Jakarta Selatan

Ratna Hubungi Said Iqbal Sambil Menangis

Oleh: Admin Selasa 09 Apr 2019, 13:24 WIB
Presiden Konfederasi Serikat Pekerja Indonesia (KSPI), Said Iqbal, memberikan kesaksiannya terhadap kasus penyebaran berita bohong melalui media elektronik oleh terdakwa Ratna Sarumpaet di Pengadilan Negeri (PN) Jakarta Selatan, Selasa (9/4). (Foto ANTARA/ Citra Maharani Herman)

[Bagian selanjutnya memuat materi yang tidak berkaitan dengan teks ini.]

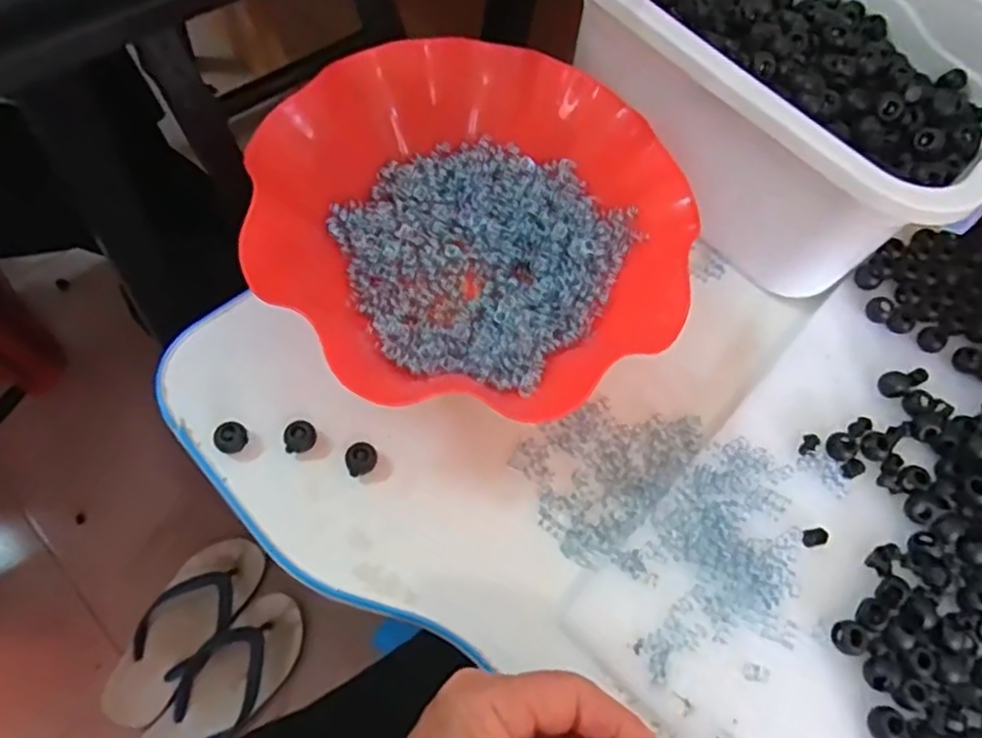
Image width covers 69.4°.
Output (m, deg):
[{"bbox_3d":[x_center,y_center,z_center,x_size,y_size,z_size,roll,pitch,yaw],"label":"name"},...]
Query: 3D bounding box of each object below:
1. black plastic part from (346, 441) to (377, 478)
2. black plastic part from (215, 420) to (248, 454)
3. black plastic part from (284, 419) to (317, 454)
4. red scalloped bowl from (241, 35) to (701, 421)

JAKARTA SELATAN, AYOJAKARTA.COM--Sidang kasus berita bohong Ratna Sarumpaet terus berlanjut. Hari ini, Selasa (9/4/2019), agenda sidang berupa mendengarkan keterangan saksi.

Presiden Konfederasi Serikat Pekerja Indonesia (KSPI) Said Iqbal yang menjadi saksi pada persidangan di Pengadilan Negeri (PN) Jakarta Selatan menyebutkan terdakwa Ratna Sarumpaet menghubunginya sambil menangis.

Said menjadi saksi kasus penyebaran berita bohong melalui media elektronik dengan menghadirkan terdakwa  artis Ratna Sarumpaet.

Dalam kesaksiannya, Said mengatakan Ratna menghubunginya sambil menangis dan meminta Said untuk datang ke rumahnya di daerah Tebet, Jakarta Selatan.

Setelah bertemu, Said melihat wajah Ratna lebam. Ratna mengaku dianiaya. Said kemudian menganjurkan Ratna untuk melaporkan kejadian tersebut ke pihak berwenang, serta melakukan visum.

"Pertama saya bilang, Kak, sebaiknya lapor polisi agar dilakukan visum. Tapi Kak Ratna menjawab ada pertimbangan sehingga tidak bisa lapor polisi, nanti tidak ada kejelasan," kata Said.

Ia juga mengatakan Ratna mengirimkan tiga buah foto yang wajah lebamnya, yang diakui sebagai korban penganiayaan di Bandung.

Said menyampaikan Ratna lalu memintanya untuk mengirimkan foto tersebut kepada Ketua Umum Partai Gerindra Prabowo Subianto.

Ratna pada 2 Oktober 2018 di Lapangan Polo, Sentul, Bogor, Jawa Barat bertemu dengan Prabowo, Amien Rais, Nanik S. Deyang dan  Said Iqbal.

Ratna Sarumpaet didakwa melanggar Pasal 14 Ayat (1) Undang-Undang Nomor 1 Tahun 1946 tentang Peraturan Hukum Pidana, dan juga dakwaan Pasal 28 Ayat (2) juncto 45A Ayat (2) UU 19/2016 tentang Informasi dan Transaksi Elektronik.